Lamezia ricorda Francesco Tramonte e Pasquale Cristiano, i due spazzini uccisi dalla ‘Ndrangheta – .

LAMEZIA TERME Ricorda oggi a Lamezia Terme Francesco Tramonte e pasquale Cristiano, i due spazzini erano vittime innocenti della ‘ndrangheta, uccisi il 24 maggio 1991 e i cui autori non sono stati ancora identificati. Una rievocazione caratterizzata dall’esibizione della giovane Francesca Cristiano, nipote di entrambe le vittime, che ha interpretato un brano inedito del cantautore romano Alessio Caterini dal titolo “22 volte”, ovvero quanti colpi furono sparati dagli assassini. Alla cerimonia ha partecipato anche lui Francesco Cristiano, fratello di Pasquale. «Non posso che esprimere sentimenti di angoscia e delusione – ha detto – sentimenti che vivono in noi, familiari da quel lontano 1991 e che ci accompagnano ogni giorno. Tanti anni dopo, i nostri cuori sono sempre più spezzati perché non è stata fatta luce su quanto accaduto. Conosciamo bene i primi sforzi compiuti dagli inquirenti per arrivare alla verità.
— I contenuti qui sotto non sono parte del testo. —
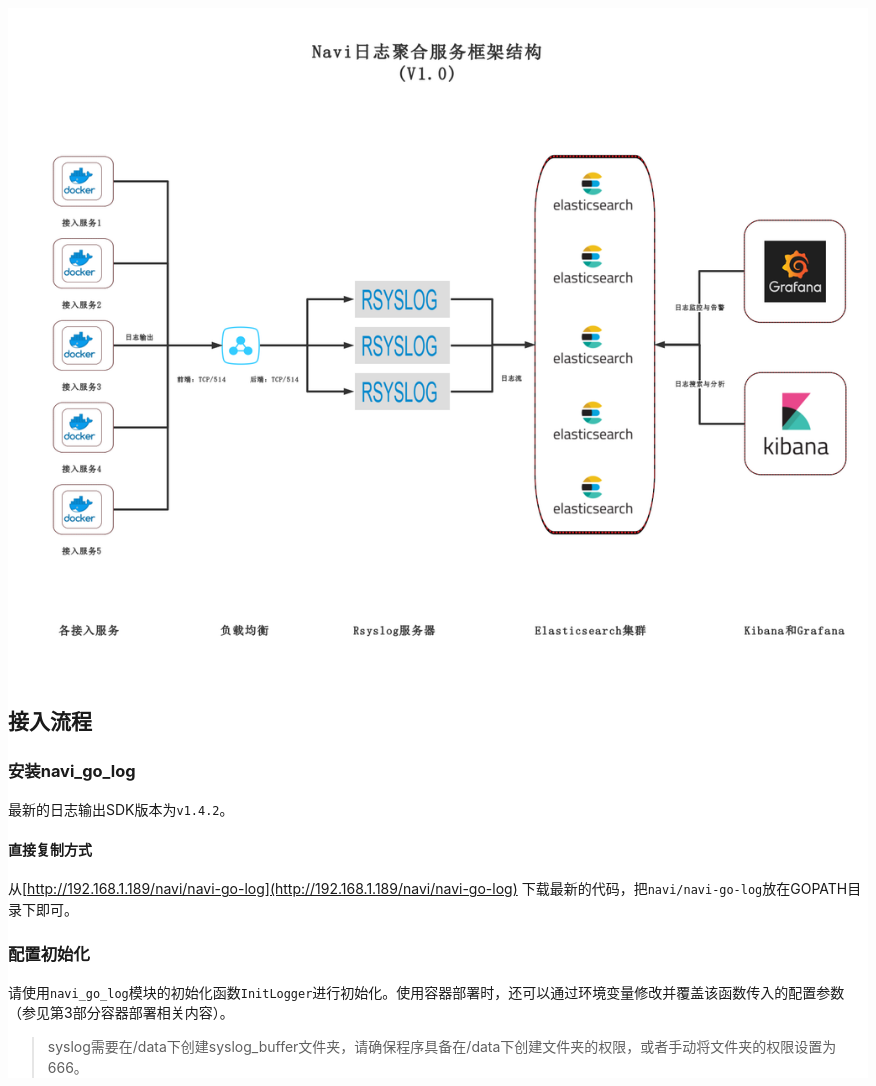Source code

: ![日志聚合](./images/arch.png)

## 接入流程

###  安装navi_go_log

最新的日志输出SDK版本为`v1.4.2`。  

#### 直接复制方式

从[http://192.168.1.189/navi/navi-go-log](http://192.168.1.189/navi/navi-go-log) 下载最新的代码，把`navi/navi-go-log`放在GOPATH目录下即可。  


###  配置初始化

请使用`navi_go_log`模块的初始化函数`InitLogger`进行初始化。使用容器部署时，还可以通过环境变量修改并覆盖该函数传入的配置参数（参见第3部分容器部署相关内容）。

> syslog需要在/data下创建syslog_buffer文件夹，请确保程序具备在/data下创建文件夹的权限，或者手动将文件夹的权限设置为666。  
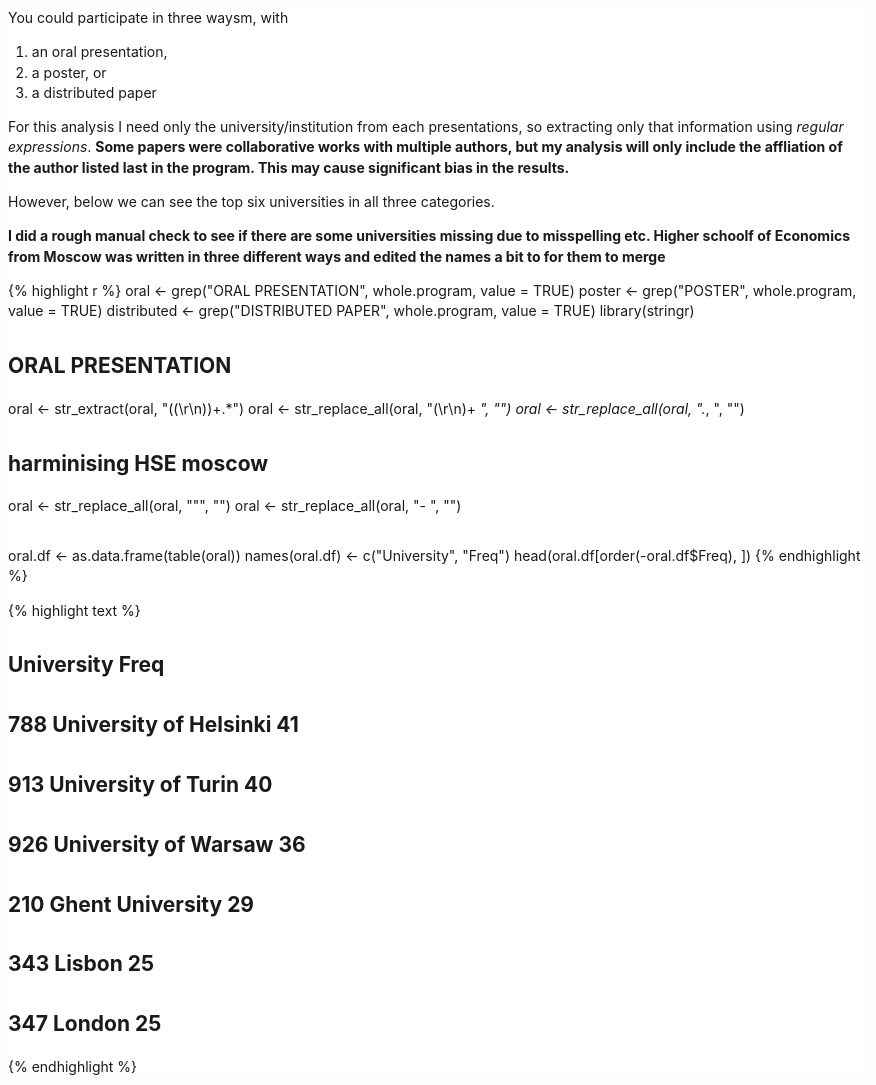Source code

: 
You could participate in three waysm, with

1. an oral presentation,
2. a poster, or 
3. a distributed paper

For this analysis I need only the university/institution from each presentations, so extracting only that information using *regular expressions*. **Some papers were collaborative works with multiple authors, but my analysis will only include the affliation of the author listed last in the program. This may cause significant bias in the results.**

However, below we can see the top six universities in all three categories.

**I did a rough manual check to see if there are some universities missing due to misspelling etc. Higher schoolf of Economics from Moscow was written in three different ways and edited the names a bit to for them to merge**


{% highlight r %}
oral <- grep("ORAL PRESENTATION", whole.program, value = TRUE)
poster <- grep("POSTER", whole.program, value = TRUE)
distributed <- grep("DISTRIBUTED PAPER", whole.program, value = TRUE)
library(stringr)
## ORAL PRESENTATION
oral <- str_extract(oral, "((\r\n))+.*")
oral <- str_replace_all(oral, "(\r\n)+ *", "")
oral <- str_replace_all(oral, ".*, ", "")
## harminising HSE moscow
oral <- str_replace_all(oral, "\"", "")
oral <- str_replace_all(oral, "- ", "")
## 
oral.df <- as.data.frame(table(oral))
names(oral.df) <- c("University", "Freq")
head(oral.df[order(-oral.df$Freq), ])
{% endhighlight %}



{% highlight text %}
##                 University Freq
## 788 University of Helsinki   41
## 913    University of Turin   40
## 926   University of Warsaw   36
## 210       Ghent University   29
## 343                 Lisbon   25
## 347                 London   25
{% endhighlight %}


[jekyll-gh]: https://github.com/mojombo/jekyll
[jekyll]:    http://jekyllrb.com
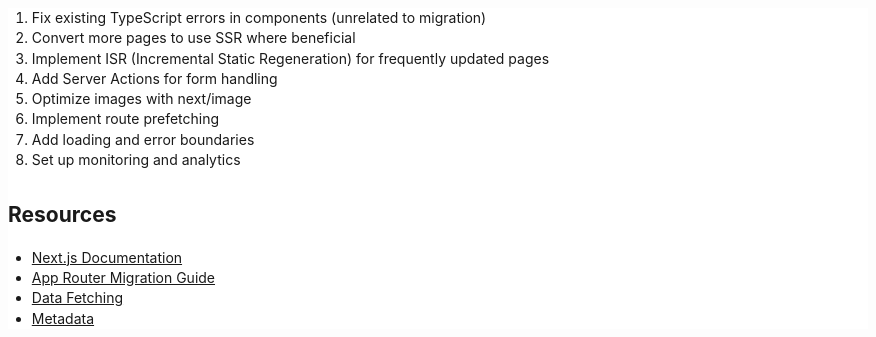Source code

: 1. Fix existing TypeScript errors in components (unrelated to migration)
2. Convert more pages to use SSR where beneficial
3. Implement ISR (Incremental Static Regeneration) for frequently updated pages
4. Add Server Actions for form handling
5. Optimize images with next/image
6. Implement route prefetching
7. Add loading and error boundaries
8. Set up monitoring and analytics

## Resources

- [Next.js Documentation](https://nextjs.org/docs)
- [App Router Migration Guide](https://nextjs.org/docs/app/building-your-application/upgrading/app-router-migration)
- [Data Fetching](https://nextjs.org/docs/app/building-your-application/data-fetching)
- [Metadata](https://nextjs.org/docs/app/building-your-application/optimizing/metadata)
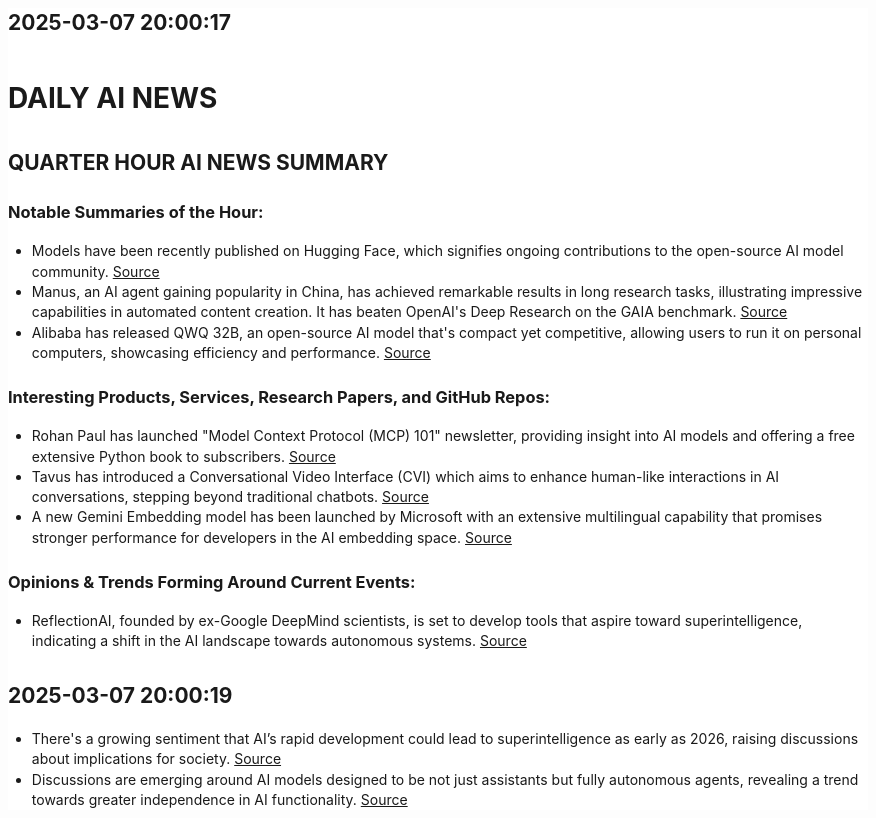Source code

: ## 2025-03-07 20:00:17

# DAILY AI NEWS

## QUARTER HOUR AI NEWS SUMMARY

### Notable Summaries of the Hour:
- Models have been recently published on Hugging Face, which signifies ongoing contributions to the open-source AI model community. [Source](https://x.com/i/web/status/1898101019726229688)
- Manus, an AI agent gaining popularity in China, has achieved remarkable results in long research tasks, illustrating impressive capabilities in automated content creation. It has beaten OpenAI's Deep Research on the GAIA benchmark. [Source](https://x.com/i/web/status/1898096008006885664) 
- Alibaba has released QWQ 32B, an open-source AI model that's compact yet competitive, allowing users to run it on personal computers, showcasing efficiency and performance. [Source](https://x.com/i/web/status/1898068226841755715)

### Interesting Products, Services, Research Papers, and GitHub Repos:
- Rohan Paul has launched "Model Context Protocol (MCP) 101" newsletter, providing insight into AI models and offering a free extensive Python book to subscribers. [Source](https://x.com/i/web/status/1898099124165394754)
- Tavus has introduced a Conversational Video Interface (CVI) which aims to enhance human-like interactions in AI conversations, stepping beyond traditional chatbots. [Source](https://x.com/i/web/status/1898093222674489637)
- A new Gemini Embedding model has been launched by Microsoft with an extensive multilingual capability that promises stronger performance for developers in the AI embedding space. [Source](https://x.com/i/web/status/1898081742767919384)

### Opinions & Trends Forming Around Current Events:
- ReflectionAI, founded by ex-Google DeepMind scientists, is set to develop tools that aspire toward superintelligence, indicating a shift in the AI landscape towards autonomous systems. [Source](https://x.com/i/web/status/1898076692645880242)

## 2025-03-07 20:00:19

- There's a growing sentiment that AI’s rapid development could lead to superintelligence as early as 2026, raising discussions about implications for society. [Source](https://x.com/i/web/status/1898070642777534619) 
- Discussions are emerging around AI models designed to be not just assistants but fully autonomous agents, revealing a trend towards greater independence in AI functionality. [Source](https://x.com/i/web/status/1898076692645880242)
Ma sappiamo altrettanto bene che poi è mancata una volontà concreta di fare chiarezza, perché ad oggi ci sono molti elementi che non sono stati approfonditi e dai quali, a nostro avviso, potrebbero emergere verità importanti e utili per gli stessi inquirenti”.

«La lotta alla mafia riguarda tutti noi»

Un passaggio, quest’ultimo, che fa riferimento alla denuncia che i familiari dei due netturbini hanno presentato alla Dda di Catanzaro per riaprire le indagini. Il Procuratore della Repubblica di Lamezia Salvatore Curcio, intervenuto alla commemorazione, ha sostenuto che «Francesco e Pasquale erano al loro posto facendo il loro dovere di cittadini e di dipendenti pubblici. Questo deve essere chiaro. Non erano nel posto sbagliato al momento sbagliato. Sono gli altri che erano nel posto e nel posto sbagliato. Sono gli altri che devono essere allontanati e resi estranei al corpo sociale. La memoria – ha aggiunto Curcio – serve per aiutarci a migliorare questa nostra comunità, a capire che non abbiamo bisogno di superpoteri o supereroi, ma di una straordinaria ordinarietà, proprio quella di Pasquale e Francesco, che come tanti lameziani si recavano ogni giorno sul posto mattinata di lavoro”. Alla cerimonia erano presenti, oltre ai familiari e a numerosi studenti delle scuole cittadine, anche le autorità civili e religiose e i vertici delle forze dell’ordine. «Oggi – ha detto il prefetto Enrico Ricci – ricordiamo due operai, due persone umili, che erano qui per lavorare. La lotta alla mafia non è una cosa che riguarda solo le istituzioni, riguarda tutti noi. Dobbiamo partire dall’idea che la lotta alla criminalità organizzata è compito di tutti. Quindi – ha aggiunto rivolgendosi ai ragazzi – allenatevi a questa lotta, come se fosse davvero un’attività sportiva. Dobbiamo lavorare duro ogni giorno. Questo significa rispettare le regole e la legalità ogni giorno. Contiamo su di voi e voi potete contare su di noi, le istituzioni saranno sempre al vostro fianco”.